**Travail à faire**
1. D'après l'extrait sur le conseil municipal de Toronto, de combien la masse salariale a-t-elle diminué chaque année ?
2. Recopiez tel quel le passage de l'extrait sur le conseil municipal de Toronto, de « La raison principale : les » à « maire en 2013. ».
3. Quelles sont toutes les personnes désignées par leur nom dans l'extrait sur le conseil municipal de Toronto ?

------ Extrait fourni ------

Le premier ministre Ford faisait miroiter des économies de 25 millions de dollars sur quatre ans lorsqu’il a mis son plan de l’avant en 2018, en pleine campagne électorale municipale.

Or, une analyse des dernières données financières de la Ville Reine révèle que les dépenses annuelles du conseil ont baissé d’environ 1 million seulement, après la réduction du nombre de sièges.

En effet, la masse salariale a diminué d’environ 2,5 millions par année, étant donné qu’il y a presque la moitié moins de conseillers. En revanche, les dépenses des élus ont doublé, augmentant de 1,4 million.

La raison principale : les 25 nouveaux conseillers ont embauché plus d’assistants pour s’acquitter des tâches assumées auparavant par 44 échevins.

Ça n’a jamais été une question d’argent. Doug Ford méprise les Torontois et c’est ce qu’il voulait montrer [en amputant le conseil municipal].

Lorsque le premier ministre Ford a sabré unilatéralement le nombre de sièges au conseil à quelques mois des élections municipales d’octobre 2018, nombre d’élus l’ont accusé de chercher à se venger, après que lesconseillers eurent retiré à son frère Rob Ford la plupart de ses pouvoirs de maire en 2013.

Saga judiciaire

Toronto a contesté devant les tribunaux la refonte de la carte électorale municipale imposée par le gouvernement Ford.

Le maire de Toronto John Tory (à g.) et le premier ministre Doug Ford (archives).

Photo : La Presse canadienne / Tijana Martin

La Ville a gagné la première manche, mais M. Ford a eu gain de cause en appel, après avoir menacé d’utiliser la disposition de dérogation de la Charte canadienne s’il n’était pas victorieux.

Les élections municipales de 2018 ont été disputées avec 25 arrondissements, alors que la carte électorale devait passer de 44 à 47 sièges pour le scrutin, afin de mieux refléter la croissance de la population torontoise.

Toronto demande maintenant à la Cour suprême de se pencher sur la question.

------ Données de référence ------

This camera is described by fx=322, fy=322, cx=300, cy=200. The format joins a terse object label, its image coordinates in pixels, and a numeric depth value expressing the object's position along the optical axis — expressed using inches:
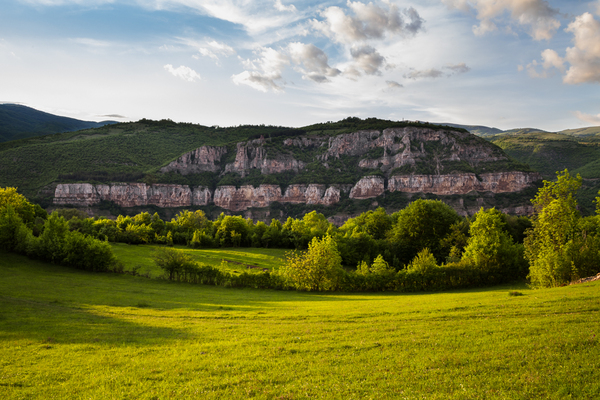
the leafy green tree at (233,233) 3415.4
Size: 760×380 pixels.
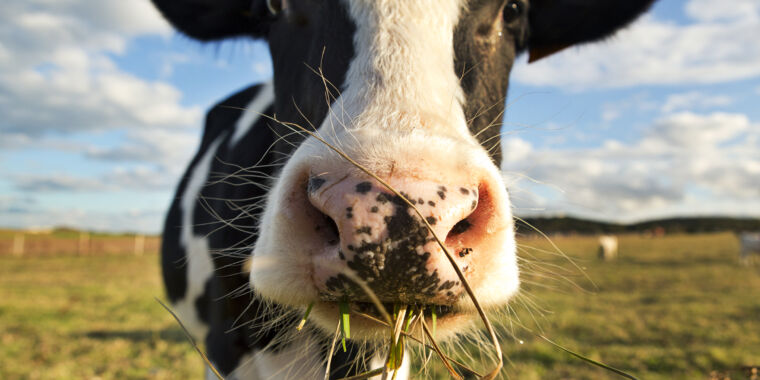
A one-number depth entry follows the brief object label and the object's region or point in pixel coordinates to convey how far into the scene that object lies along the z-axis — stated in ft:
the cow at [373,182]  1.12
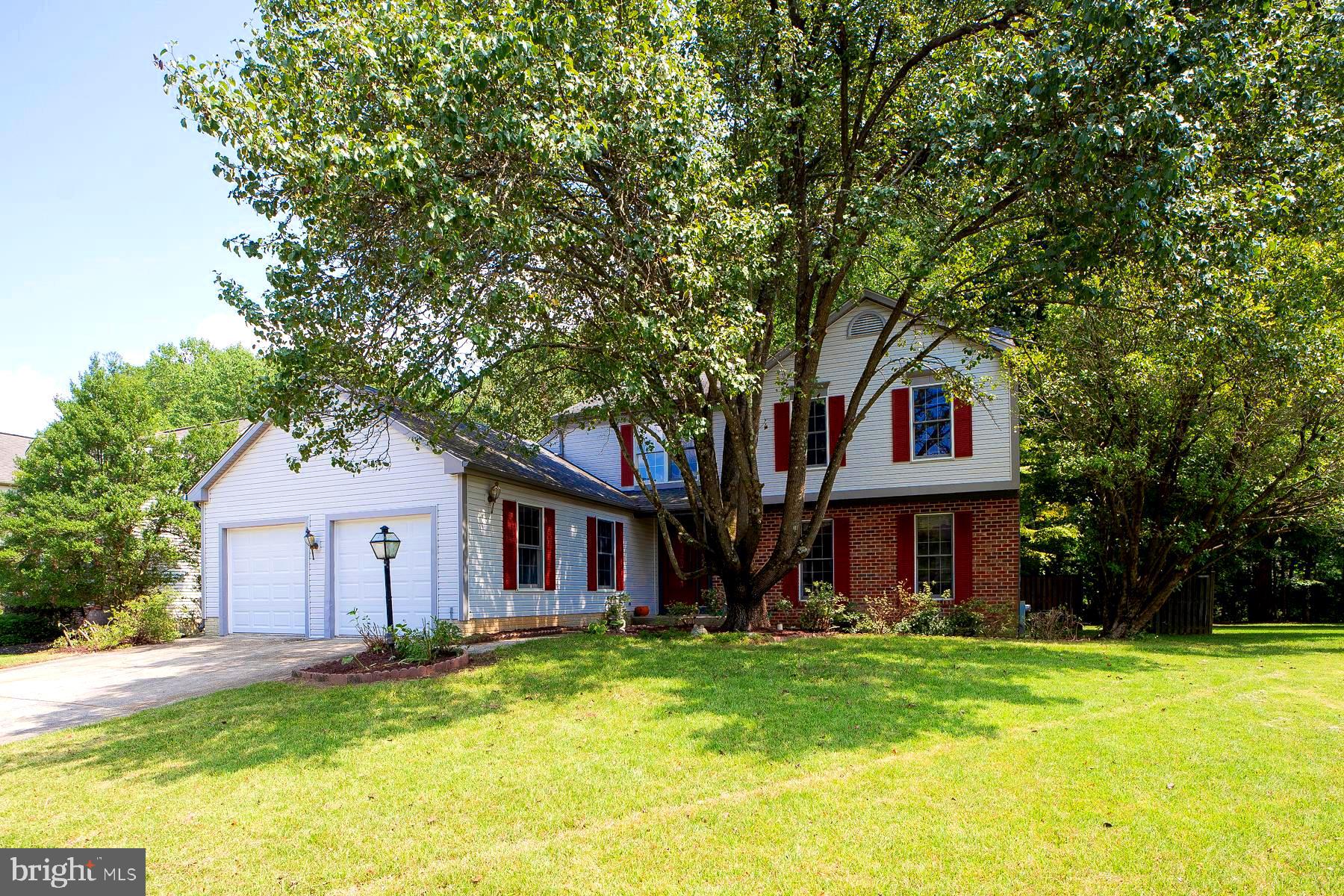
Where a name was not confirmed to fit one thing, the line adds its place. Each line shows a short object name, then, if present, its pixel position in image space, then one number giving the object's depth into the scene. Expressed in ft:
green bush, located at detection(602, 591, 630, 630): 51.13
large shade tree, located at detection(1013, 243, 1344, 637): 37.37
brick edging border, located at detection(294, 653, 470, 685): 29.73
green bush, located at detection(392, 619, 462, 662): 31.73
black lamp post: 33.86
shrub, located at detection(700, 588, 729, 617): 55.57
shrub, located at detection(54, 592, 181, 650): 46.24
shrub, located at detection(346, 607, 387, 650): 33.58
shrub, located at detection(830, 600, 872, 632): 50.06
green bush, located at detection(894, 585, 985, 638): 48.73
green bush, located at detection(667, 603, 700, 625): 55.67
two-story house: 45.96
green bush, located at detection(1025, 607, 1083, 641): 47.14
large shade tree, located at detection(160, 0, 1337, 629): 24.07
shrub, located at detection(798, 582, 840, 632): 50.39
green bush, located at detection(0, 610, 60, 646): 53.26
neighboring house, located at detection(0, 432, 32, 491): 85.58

------
------ Données de référence ------

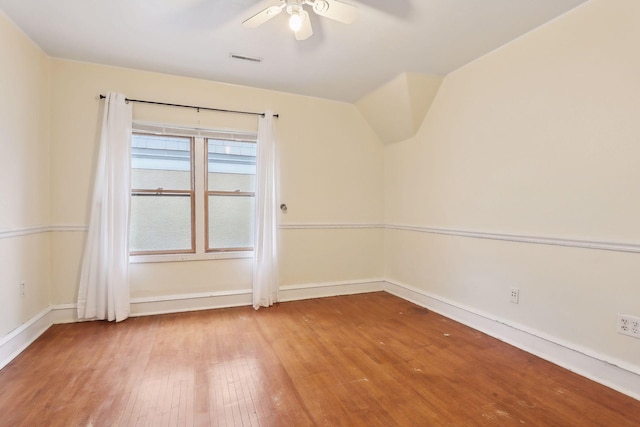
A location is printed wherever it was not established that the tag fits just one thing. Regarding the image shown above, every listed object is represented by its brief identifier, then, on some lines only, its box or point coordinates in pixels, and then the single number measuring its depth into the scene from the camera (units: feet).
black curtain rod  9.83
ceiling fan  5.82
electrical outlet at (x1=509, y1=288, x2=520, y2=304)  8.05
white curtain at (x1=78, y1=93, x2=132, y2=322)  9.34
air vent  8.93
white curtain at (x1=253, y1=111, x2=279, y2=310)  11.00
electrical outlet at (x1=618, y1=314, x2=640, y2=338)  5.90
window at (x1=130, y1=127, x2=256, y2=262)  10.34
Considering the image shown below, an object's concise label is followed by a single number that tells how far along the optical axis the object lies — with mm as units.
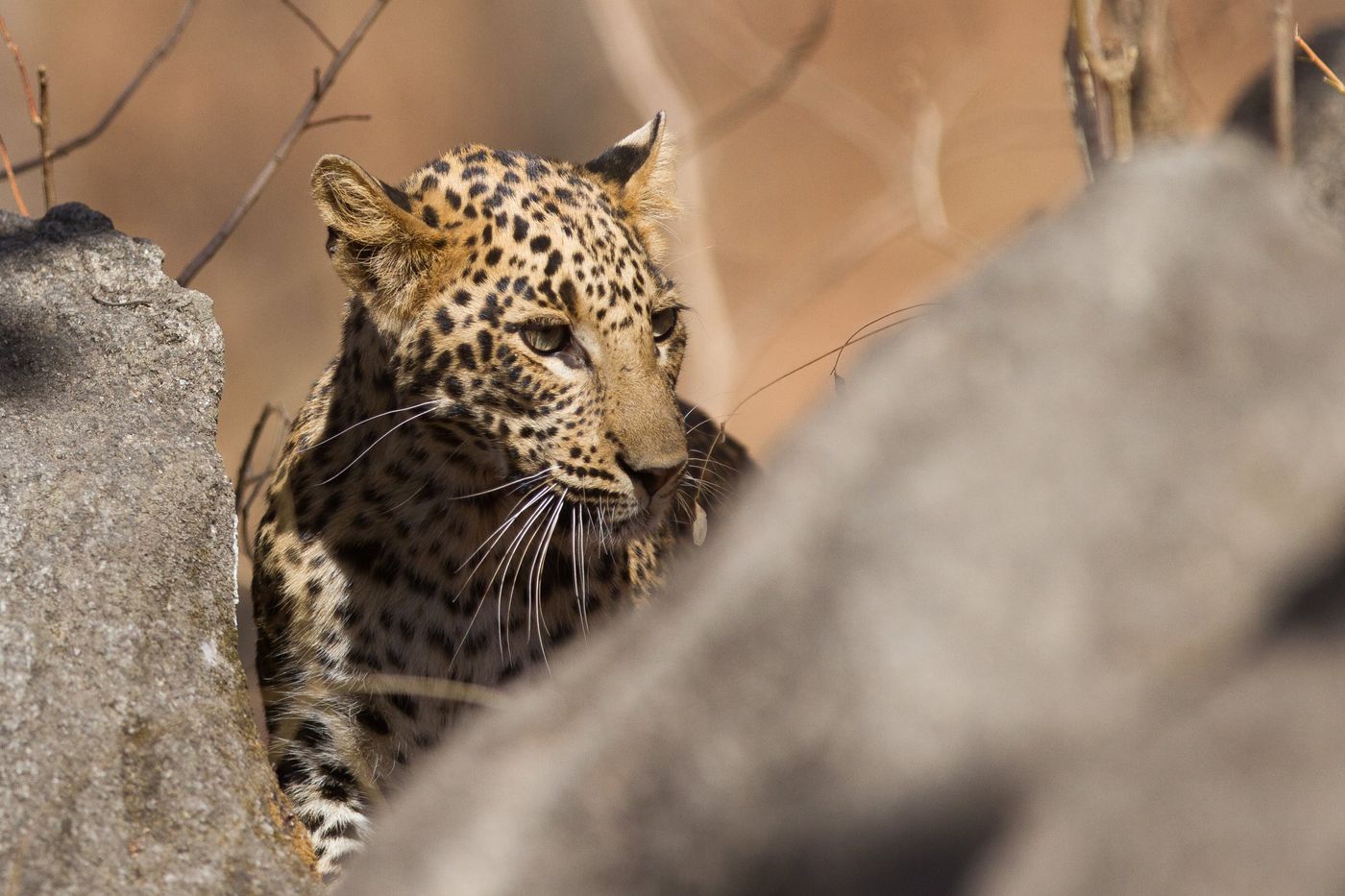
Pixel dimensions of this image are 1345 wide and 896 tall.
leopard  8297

------

**Corrigé des exercices**
1. D'environ 2,5 millions par année.

2.
La raison principale : les 25 nouveaux conseillers ont embauché plus d’assistants pour s’acquitter des tâches assumées auparavant par 44 échevins.

Ça n’a jamais été une question d’argent. Doug Ford méprise les Torontois et c’est ce qu’il voulait montrer [en amputant le conseil municipal].

Lorsque le premier ministre Ford a sabré unilatéralement le nombre de sièges au conseil à quelques mois des élections municipales d’octobre 2018, nombre d’élus l’ont accusé de chercher à se venger, après que lesconseillers eurent retiré à son frère Rob Ford la plupart de ses pouvoirs de maire en 2013.

3. Doug Ford, Rob Ford, John Tory, Tijana Martin